The Fish & The Dove by Mary-Kim Arnold

THE FISH & THE DOVE considers the history of occupation, the legacy of the Korean War, and the ways in which official and institutional language of war obfuscates lived experience. In it, I bear witness to what girlhood, womanhood, and motherhood might mean in the context of family, nation, and history. The legendary Assyrian warrior goddess Semiramis haunts this book, and by giving her voice, I attempt to foreground women's experience in narratives that so often tokenize, dehumanize, and exclude them. The text is informed by and appropriates institutional language, including reports of the South Korean Truth and Reconciliation Commission on governmental atrocities committed during the Korean War.

THE AUTHORS

Carrie Oeding

Carrie Oeding's book of poems, Our List of Solutions, was the winner of the Lester M. Wolfson prize and published by 42 Miles Press. Her second poetry collection, If I Could Give You a Line, won the Akron Poetry Prize, selected by Erika Meitner (The University of Akron Press, March 2023). Her poetry and creative nonfiction has appeared in such places as Bennington Review, Columbia Poetry Review, Brevity, and Denver Quarterly. She is the 2020 recipient of Rhode Island State Council on the Arts Fellowship in Poetry.

Valerie Hsiung

Valerie Hsiung is a poet, interdisciplinary artist, and the author of multiple poetry and hybrid writing collections, including The Naif (Ugly Duckling Presse, forthcoming 2024), The only name we can call it now is not its only name (Counterpath, 2023), To love an artist (Essay Press, 2022), selected by Renee Gladman for the 2021 Essay Press Book Prize, outside voices, please (CSU), selected for the 2019 CSU Open Book Prize, Name Date of Birth Emergency Contact (The Gleaners), YOU & ME FOREVER (Action Books), and e f g (Action Books). Her writing has appeared in print (Annulet, BathHouse Journal, The Believer, Chicago Review, digital vestiges, The Nation, New Delta Review), in flesh (Treefort Music Festival, Common Area Maintenance, The Poetry Project), in sound waves (Montez Press Radio, Hyle Greece), and other forms of particulate matter. Her work has been supported by Foundation for Contemporary Arts, PEN America, Lighthouse Works, and public streets and trails she has walked on and hummed along for years. Born in the Year of the Earth Snake and raised by Chinese-Taiwanese immigrants in Cincinnati, Ohio, she now lives in the mountains of Colorado where she teaches as Assistant Professor of Creative Writing & Poetics at Naropa’s Jack Kerouac School of Disembodied Poetics.

Mary-Kim Arnold

Mary-Kim Arnold is a writer, artist, and educator. She currently serves as Assistant Dean for Equity & Inclusion in Teaching & Learning at Vermont College of Fine Arts. She is the author of The Fish & The Dove (Noemi Press) and Litany for the Long Moment (Essay Press). Other writings have appeared in Hyperallergic, Conjunctions, The Denver Quarterly, The Georgia Review, and elsewhere. 

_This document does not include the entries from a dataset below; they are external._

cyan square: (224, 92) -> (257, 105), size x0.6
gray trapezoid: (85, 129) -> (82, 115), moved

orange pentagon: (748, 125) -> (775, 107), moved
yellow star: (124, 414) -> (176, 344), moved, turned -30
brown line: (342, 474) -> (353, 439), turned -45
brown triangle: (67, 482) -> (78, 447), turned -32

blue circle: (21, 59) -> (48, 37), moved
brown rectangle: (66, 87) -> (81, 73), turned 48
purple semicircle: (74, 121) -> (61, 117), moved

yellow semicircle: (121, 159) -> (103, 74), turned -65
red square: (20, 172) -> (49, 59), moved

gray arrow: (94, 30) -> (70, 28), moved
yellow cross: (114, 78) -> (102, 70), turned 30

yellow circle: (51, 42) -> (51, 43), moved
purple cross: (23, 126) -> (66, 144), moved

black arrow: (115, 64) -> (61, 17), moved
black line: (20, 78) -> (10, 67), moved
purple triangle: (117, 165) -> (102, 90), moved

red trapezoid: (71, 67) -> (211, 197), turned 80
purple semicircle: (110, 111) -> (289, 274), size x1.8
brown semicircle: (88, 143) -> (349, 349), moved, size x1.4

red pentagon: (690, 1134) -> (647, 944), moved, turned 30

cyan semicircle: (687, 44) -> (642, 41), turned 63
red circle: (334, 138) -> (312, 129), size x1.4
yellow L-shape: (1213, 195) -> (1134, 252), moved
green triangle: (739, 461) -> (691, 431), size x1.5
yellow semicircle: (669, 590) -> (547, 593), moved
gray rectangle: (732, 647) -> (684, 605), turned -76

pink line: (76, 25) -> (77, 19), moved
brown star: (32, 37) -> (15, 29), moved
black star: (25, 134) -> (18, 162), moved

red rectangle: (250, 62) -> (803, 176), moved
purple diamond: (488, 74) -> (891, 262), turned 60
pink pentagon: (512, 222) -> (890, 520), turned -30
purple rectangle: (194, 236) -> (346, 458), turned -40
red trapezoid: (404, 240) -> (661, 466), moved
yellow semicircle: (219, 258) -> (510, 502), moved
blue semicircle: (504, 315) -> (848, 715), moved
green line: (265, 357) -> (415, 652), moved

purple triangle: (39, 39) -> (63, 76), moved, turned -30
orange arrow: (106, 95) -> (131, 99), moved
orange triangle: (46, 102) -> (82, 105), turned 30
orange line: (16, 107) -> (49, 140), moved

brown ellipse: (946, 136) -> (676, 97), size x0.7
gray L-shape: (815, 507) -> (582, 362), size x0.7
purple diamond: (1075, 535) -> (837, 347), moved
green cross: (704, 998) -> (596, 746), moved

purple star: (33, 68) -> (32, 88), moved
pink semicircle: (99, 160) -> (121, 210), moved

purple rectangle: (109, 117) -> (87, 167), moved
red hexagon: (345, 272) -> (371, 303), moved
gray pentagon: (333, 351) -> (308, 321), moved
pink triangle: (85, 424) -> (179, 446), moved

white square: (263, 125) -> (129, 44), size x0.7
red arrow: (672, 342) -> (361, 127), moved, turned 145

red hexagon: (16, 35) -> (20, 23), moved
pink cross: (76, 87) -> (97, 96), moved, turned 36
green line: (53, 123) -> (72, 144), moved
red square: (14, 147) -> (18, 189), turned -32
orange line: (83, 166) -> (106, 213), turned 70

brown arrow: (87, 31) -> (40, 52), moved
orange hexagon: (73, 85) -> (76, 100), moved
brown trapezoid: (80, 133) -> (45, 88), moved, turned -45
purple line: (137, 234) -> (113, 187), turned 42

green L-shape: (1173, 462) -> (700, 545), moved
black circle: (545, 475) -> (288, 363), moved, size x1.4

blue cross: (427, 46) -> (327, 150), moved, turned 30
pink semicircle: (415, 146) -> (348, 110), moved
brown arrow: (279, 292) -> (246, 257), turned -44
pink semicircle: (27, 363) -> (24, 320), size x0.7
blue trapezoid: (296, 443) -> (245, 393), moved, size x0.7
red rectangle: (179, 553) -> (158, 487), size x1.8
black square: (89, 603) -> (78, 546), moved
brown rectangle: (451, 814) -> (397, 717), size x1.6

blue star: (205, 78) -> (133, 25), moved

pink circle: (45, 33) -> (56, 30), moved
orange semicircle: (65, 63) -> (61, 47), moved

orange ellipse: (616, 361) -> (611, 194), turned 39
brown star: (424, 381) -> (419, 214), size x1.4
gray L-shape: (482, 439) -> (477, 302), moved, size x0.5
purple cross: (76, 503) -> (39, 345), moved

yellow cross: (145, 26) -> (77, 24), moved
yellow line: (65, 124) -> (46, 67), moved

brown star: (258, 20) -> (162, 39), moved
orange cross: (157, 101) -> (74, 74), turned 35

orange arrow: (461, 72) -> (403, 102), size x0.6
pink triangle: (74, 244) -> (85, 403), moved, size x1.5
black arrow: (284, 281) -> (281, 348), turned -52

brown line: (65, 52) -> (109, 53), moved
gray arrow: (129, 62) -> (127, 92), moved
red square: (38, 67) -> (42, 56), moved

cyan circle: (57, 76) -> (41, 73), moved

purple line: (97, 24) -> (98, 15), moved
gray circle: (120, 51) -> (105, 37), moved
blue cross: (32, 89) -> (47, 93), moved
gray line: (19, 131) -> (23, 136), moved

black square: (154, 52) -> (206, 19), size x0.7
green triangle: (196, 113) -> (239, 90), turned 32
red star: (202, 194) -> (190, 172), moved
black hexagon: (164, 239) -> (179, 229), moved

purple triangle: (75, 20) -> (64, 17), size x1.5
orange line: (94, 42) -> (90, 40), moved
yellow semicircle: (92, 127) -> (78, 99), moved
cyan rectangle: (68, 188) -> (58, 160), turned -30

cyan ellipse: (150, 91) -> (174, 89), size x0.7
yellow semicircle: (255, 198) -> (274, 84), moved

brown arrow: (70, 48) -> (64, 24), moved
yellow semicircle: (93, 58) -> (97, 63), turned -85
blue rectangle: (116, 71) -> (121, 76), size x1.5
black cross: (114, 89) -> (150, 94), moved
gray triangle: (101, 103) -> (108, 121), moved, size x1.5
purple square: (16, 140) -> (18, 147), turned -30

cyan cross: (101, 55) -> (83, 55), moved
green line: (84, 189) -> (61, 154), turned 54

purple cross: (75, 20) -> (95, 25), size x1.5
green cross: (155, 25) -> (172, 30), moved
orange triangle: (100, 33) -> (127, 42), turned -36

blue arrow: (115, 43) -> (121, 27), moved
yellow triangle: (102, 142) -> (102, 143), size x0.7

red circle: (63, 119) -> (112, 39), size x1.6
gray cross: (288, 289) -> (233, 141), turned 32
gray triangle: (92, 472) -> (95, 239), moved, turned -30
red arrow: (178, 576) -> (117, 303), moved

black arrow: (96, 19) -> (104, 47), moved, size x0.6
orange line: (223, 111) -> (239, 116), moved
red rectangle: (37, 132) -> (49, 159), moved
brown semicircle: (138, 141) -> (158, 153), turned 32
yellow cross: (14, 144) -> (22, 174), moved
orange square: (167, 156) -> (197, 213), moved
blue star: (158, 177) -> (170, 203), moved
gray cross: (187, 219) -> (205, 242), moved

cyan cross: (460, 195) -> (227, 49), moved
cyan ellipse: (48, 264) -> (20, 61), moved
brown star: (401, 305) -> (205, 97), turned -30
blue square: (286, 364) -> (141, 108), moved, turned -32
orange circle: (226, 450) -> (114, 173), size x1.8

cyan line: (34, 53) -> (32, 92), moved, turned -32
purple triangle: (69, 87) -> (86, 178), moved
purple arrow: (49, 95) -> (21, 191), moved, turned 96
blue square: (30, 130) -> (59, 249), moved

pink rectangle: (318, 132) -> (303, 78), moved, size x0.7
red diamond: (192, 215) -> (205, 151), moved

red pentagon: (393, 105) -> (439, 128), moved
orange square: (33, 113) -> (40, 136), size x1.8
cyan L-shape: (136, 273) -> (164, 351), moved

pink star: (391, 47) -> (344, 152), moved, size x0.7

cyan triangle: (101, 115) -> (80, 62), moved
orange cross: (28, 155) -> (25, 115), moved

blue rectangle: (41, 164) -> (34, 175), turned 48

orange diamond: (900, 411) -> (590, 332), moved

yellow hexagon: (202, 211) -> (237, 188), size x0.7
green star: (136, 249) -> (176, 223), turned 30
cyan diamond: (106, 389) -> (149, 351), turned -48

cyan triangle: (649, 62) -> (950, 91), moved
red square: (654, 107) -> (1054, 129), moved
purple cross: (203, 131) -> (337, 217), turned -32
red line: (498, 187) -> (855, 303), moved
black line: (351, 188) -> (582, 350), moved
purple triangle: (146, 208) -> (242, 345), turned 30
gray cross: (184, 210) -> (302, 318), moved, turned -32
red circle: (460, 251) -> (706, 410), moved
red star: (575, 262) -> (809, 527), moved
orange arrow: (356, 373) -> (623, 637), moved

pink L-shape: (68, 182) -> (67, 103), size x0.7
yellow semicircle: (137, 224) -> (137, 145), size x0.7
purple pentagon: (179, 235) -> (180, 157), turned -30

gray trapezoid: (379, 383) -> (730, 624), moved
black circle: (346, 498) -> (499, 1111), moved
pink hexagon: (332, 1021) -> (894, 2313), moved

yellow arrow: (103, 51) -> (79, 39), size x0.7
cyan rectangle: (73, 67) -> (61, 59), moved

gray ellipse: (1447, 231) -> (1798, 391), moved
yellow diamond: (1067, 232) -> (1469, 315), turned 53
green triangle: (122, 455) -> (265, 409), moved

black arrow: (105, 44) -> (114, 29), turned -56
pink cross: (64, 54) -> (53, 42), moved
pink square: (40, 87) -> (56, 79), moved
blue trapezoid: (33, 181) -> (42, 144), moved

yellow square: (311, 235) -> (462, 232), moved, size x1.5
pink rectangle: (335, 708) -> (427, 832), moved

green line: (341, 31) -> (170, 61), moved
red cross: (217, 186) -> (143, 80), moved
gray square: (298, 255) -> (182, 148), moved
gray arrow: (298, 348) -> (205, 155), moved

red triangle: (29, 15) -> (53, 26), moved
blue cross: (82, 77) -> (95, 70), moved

Mary-Kim has received several fellowships and awards, including the 2020 Howard Foundation Fellowship, the 2018 MacColl Johnson Fellowship, and the 2017 Fellowship in Fiction from the Rhode Island State Council on the Arts. She serves as Senior Editor for Collaborative & Cross-Disciplinary Texts at Tupelo Quarterly. In 2021, she was appointed by the Governor to serve on the Board of the Rhode Island State Council on the Arts. She also serves on the Board of the Providence Athenaeum. Adopted from Korea and raised in New York, Mary-Kim lives in Rhode Island with her husband and children.